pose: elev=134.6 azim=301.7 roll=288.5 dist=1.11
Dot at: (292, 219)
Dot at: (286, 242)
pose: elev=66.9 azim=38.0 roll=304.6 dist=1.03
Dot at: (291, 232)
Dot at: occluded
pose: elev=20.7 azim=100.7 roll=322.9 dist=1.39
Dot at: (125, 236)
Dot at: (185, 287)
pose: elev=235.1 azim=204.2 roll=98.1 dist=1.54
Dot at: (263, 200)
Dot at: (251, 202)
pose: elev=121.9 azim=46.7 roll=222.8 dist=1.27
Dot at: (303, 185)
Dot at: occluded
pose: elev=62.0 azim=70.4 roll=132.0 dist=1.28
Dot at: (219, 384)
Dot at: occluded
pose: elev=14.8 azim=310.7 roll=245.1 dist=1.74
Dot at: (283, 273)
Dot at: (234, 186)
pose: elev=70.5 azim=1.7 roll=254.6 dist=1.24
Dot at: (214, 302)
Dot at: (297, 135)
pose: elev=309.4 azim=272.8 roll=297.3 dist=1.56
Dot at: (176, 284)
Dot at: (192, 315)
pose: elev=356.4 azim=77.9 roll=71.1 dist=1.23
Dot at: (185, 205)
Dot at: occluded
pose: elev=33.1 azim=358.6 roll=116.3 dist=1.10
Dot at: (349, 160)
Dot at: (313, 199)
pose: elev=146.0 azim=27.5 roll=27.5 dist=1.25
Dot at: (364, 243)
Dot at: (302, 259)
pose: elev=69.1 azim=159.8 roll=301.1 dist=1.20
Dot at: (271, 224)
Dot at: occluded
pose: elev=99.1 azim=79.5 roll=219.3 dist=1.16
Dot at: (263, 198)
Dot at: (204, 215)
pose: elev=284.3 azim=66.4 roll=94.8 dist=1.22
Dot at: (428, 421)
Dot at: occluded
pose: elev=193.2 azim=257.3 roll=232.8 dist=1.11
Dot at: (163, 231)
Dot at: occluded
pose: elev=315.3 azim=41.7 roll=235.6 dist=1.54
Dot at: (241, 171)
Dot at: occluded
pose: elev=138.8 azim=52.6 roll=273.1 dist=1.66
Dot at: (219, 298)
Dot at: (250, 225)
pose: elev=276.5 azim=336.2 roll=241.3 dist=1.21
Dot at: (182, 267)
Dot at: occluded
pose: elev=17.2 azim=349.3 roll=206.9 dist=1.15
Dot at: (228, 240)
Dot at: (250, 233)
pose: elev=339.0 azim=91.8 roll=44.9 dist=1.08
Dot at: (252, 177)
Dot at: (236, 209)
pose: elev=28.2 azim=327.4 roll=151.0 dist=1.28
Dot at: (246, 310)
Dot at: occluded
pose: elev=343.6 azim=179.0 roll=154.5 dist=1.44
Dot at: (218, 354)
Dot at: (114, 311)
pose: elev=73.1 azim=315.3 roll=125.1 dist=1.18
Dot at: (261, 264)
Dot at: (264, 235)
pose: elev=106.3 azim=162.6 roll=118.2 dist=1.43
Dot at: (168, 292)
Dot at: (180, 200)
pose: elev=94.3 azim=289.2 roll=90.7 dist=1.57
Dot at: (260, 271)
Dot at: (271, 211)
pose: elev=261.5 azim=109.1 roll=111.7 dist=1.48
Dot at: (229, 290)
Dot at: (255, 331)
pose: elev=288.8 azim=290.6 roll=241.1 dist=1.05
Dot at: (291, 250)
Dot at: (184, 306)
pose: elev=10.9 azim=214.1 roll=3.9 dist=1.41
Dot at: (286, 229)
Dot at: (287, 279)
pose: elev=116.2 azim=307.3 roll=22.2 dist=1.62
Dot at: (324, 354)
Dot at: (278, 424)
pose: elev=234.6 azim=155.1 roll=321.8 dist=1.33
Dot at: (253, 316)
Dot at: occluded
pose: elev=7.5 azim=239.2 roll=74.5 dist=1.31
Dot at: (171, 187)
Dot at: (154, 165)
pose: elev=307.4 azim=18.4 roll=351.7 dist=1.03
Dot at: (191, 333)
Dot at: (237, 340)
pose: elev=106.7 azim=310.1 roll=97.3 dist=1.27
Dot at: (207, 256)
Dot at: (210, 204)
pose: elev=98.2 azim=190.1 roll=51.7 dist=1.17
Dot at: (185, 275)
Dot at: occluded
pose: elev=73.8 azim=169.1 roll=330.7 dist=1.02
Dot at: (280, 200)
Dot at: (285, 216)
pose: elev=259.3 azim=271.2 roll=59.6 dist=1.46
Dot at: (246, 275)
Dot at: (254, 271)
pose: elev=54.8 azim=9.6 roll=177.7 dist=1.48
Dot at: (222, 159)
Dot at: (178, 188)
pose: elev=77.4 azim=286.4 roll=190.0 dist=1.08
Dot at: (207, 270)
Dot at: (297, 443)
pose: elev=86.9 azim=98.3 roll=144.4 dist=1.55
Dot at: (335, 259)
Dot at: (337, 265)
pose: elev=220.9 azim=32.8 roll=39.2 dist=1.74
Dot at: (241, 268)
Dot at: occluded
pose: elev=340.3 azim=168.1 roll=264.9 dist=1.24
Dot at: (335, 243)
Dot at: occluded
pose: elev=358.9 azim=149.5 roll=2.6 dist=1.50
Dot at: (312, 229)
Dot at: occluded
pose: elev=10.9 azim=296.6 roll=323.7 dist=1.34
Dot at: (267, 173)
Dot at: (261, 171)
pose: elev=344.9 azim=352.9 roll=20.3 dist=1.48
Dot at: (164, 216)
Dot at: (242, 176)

******

What you need to do |
Can you output every item above again, line for line and unchanged?

Task solution |
pose: elev=134.6 azim=301.7 roll=288.5 dist=1.11
Dot at: (292, 219)
Dot at: (286, 242)
pose: elev=66.9 azim=38.0 roll=304.6 dist=1.03
Dot at: (291, 232)
Dot at: occluded
pose: elev=20.7 azim=100.7 roll=322.9 dist=1.39
Dot at: (125, 236)
Dot at: (185, 287)
pose: elev=235.1 azim=204.2 roll=98.1 dist=1.54
Dot at: (263, 200)
Dot at: (251, 202)
pose: elev=121.9 azim=46.7 roll=222.8 dist=1.27
Dot at: (303, 185)
Dot at: occluded
pose: elev=62.0 azim=70.4 roll=132.0 dist=1.28
Dot at: (219, 384)
Dot at: occluded
pose: elev=14.8 azim=310.7 roll=245.1 dist=1.74
Dot at: (283, 273)
Dot at: (234, 186)
pose: elev=70.5 azim=1.7 roll=254.6 dist=1.24
Dot at: (214, 302)
Dot at: (297, 135)
pose: elev=309.4 azim=272.8 roll=297.3 dist=1.56
Dot at: (176, 284)
Dot at: (192, 315)
pose: elev=356.4 azim=77.9 roll=71.1 dist=1.23
Dot at: (185, 205)
Dot at: occluded
pose: elev=33.1 azim=358.6 roll=116.3 dist=1.10
Dot at: (349, 160)
Dot at: (313, 199)
pose: elev=146.0 azim=27.5 roll=27.5 dist=1.25
Dot at: (364, 243)
Dot at: (302, 259)
pose: elev=69.1 azim=159.8 roll=301.1 dist=1.20
Dot at: (271, 224)
Dot at: occluded
pose: elev=99.1 azim=79.5 roll=219.3 dist=1.16
Dot at: (263, 198)
Dot at: (204, 215)
pose: elev=284.3 azim=66.4 roll=94.8 dist=1.22
Dot at: (428, 421)
Dot at: occluded
pose: elev=193.2 azim=257.3 roll=232.8 dist=1.11
Dot at: (163, 231)
Dot at: occluded
pose: elev=315.3 azim=41.7 roll=235.6 dist=1.54
Dot at: (241, 171)
Dot at: occluded
pose: elev=138.8 azim=52.6 roll=273.1 dist=1.66
Dot at: (219, 298)
Dot at: (250, 225)
pose: elev=276.5 azim=336.2 roll=241.3 dist=1.21
Dot at: (182, 267)
Dot at: occluded
pose: elev=17.2 azim=349.3 roll=206.9 dist=1.15
Dot at: (228, 240)
Dot at: (250, 233)
pose: elev=339.0 azim=91.8 roll=44.9 dist=1.08
Dot at: (252, 177)
Dot at: (236, 209)
pose: elev=28.2 azim=327.4 roll=151.0 dist=1.28
Dot at: (246, 310)
Dot at: occluded
pose: elev=343.6 azim=179.0 roll=154.5 dist=1.44
Dot at: (218, 354)
Dot at: (114, 311)
pose: elev=73.1 azim=315.3 roll=125.1 dist=1.18
Dot at: (261, 264)
Dot at: (264, 235)
pose: elev=106.3 azim=162.6 roll=118.2 dist=1.43
Dot at: (168, 292)
Dot at: (180, 200)
pose: elev=94.3 azim=289.2 roll=90.7 dist=1.57
Dot at: (260, 271)
Dot at: (271, 211)
pose: elev=261.5 azim=109.1 roll=111.7 dist=1.48
Dot at: (229, 290)
Dot at: (255, 331)
pose: elev=288.8 azim=290.6 roll=241.1 dist=1.05
Dot at: (291, 250)
Dot at: (184, 306)
pose: elev=10.9 azim=214.1 roll=3.9 dist=1.41
Dot at: (286, 229)
Dot at: (287, 279)
pose: elev=116.2 azim=307.3 roll=22.2 dist=1.62
Dot at: (324, 354)
Dot at: (278, 424)
pose: elev=234.6 azim=155.1 roll=321.8 dist=1.33
Dot at: (253, 316)
Dot at: occluded
pose: elev=7.5 azim=239.2 roll=74.5 dist=1.31
Dot at: (171, 187)
Dot at: (154, 165)
pose: elev=307.4 azim=18.4 roll=351.7 dist=1.03
Dot at: (191, 333)
Dot at: (237, 340)
pose: elev=106.7 azim=310.1 roll=97.3 dist=1.27
Dot at: (207, 256)
Dot at: (210, 204)
pose: elev=98.2 azim=190.1 roll=51.7 dist=1.17
Dot at: (185, 275)
Dot at: occluded
pose: elev=73.8 azim=169.1 roll=330.7 dist=1.02
Dot at: (280, 200)
Dot at: (285, 216)
pose: elev=259.3 azim=271.2 roll=59.6 dist=1.46
Dot at: (246, 275)
Dot at: (254, 271)
pose: elev=54.8 azim=9.6 roll=177.7 dist=1.48
Dot at: (222, 159)
Dot at: (178, 188)
pose: elev=77.4 azim=286.4 roll=190.0 dist=1.08
Dot at: (207, 270)
Dot at: (297, 443)
pose: elev=86.9 azim=98.3 roll=144.4 dist=1.55
Dot at: (335, 259)
Dot at: (337, 265)
pose: elev=220.9 azim=32.8 roll=39.2 dist=1.74
Dot at: (241, 268)
Dot at: occluded
pose: elev=340.3 azim=168.1 roll=264.9 dist=1.24
Dot at: (335, 243)
Dot at: occluded
pose: elev=358.9 azim=149.5 roll=2.6 dist=1.50
Dot at: (312, 229)
Dot at: occluded
pose: elev=10.9 azim=296.6 roll=323.7 dist=1.34
Dot at: (267, 173)
Dot at: (261, 171)
pose: elev=344.9 azim=352.9 roll=20.3 dist=1.48
Dot at: (164, 216)
Dot at: (242, 176)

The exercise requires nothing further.